Yes, you can freeze the cheesecake. Wrap it tightly and store it in the freezer for up to 2 months. Thaw in the refrigerator before serving.
3. Can I use a different crust?
Absolutely! You can use an Oreo crust or any cookie crust you like instead of graham cracker crumbs for a delicious twist.

Rich and Creamy Banana Pudding Cheesecake
Ingredients
For the crust
- 1.5 cups graham cracker crumbs
- 0.5 cups unsalted butter, melted
For the filling
- 1 cup cream cheese, softened Make sure it's softened for smooth mixing.
- 1 cup banana pudding mix
- 2 cups milk
Toppings
- 1 cup whipped cream Use for topping after baking.
- 2 ripe bananas, sliced Fresh slices to decorate the top.
- 1 cup vanilla wafers Use for topping.
Instructions
Preparation
- Preheat the oven to 325°F (165°C).
- In a bowl, combine graham cracker crumbs and melted butter. Press the mixture firmly into the bottom of a 9-inch springform pan and bake for 10 minutes.
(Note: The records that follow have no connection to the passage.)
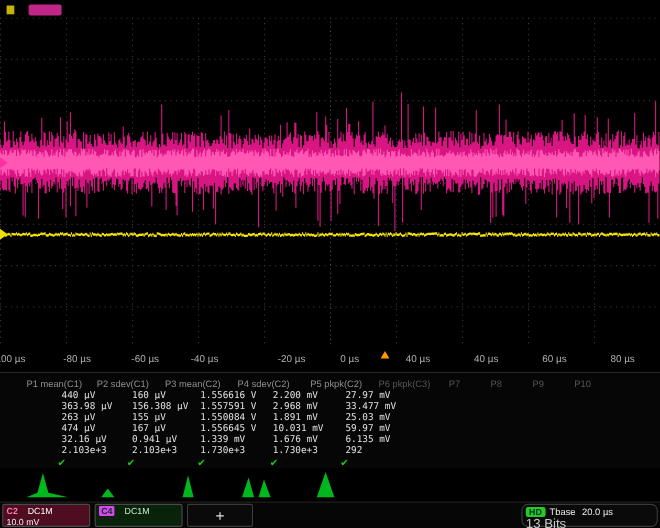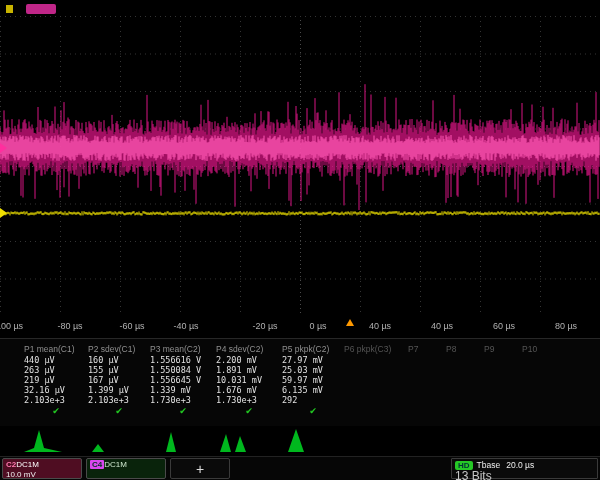--- a/index.html
+++ b/index.html
@@ -31,7 +31,7 @@
   .trow.thead{height:12px;line-height:12px;}
   .hcell{color:#909090;font-size:8.5px;white-space:nowrap;overflow:hidden;}
   .hcell.dim{color:#555;}
-  .vcell{color:#e2e2e2;font-size:8.5px;font-family:"DejaVu Sans Mono",monospace;white-space:nowrap;}
+  .vcell{color:#e2e2e2;font-size:8.5px;font-family:"DejaVu Sans Mono",monospace;white-space:nowrap;margin-left:32px;}
   .scell{color:#22c822;font-size:9px;text-align:center;height:12px;line-height:12px;}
Remove and let cool.
Filling
- In another bowl, beat the cream cheese until smooth.
- Gradually add the banana pudding mix, then mix in the milk until well combined.
- Pour the cream cheese mixture over the cooled crust and spread evenly.
- Bake in the oven for 40-45 minutes or until set. Allow to cool completely.
Topping
- Once cooled, top the cheesecake with whipped cream, fresh banana slices, and vanilla wafers.
- Refrigerate for at least 4 hours before serving.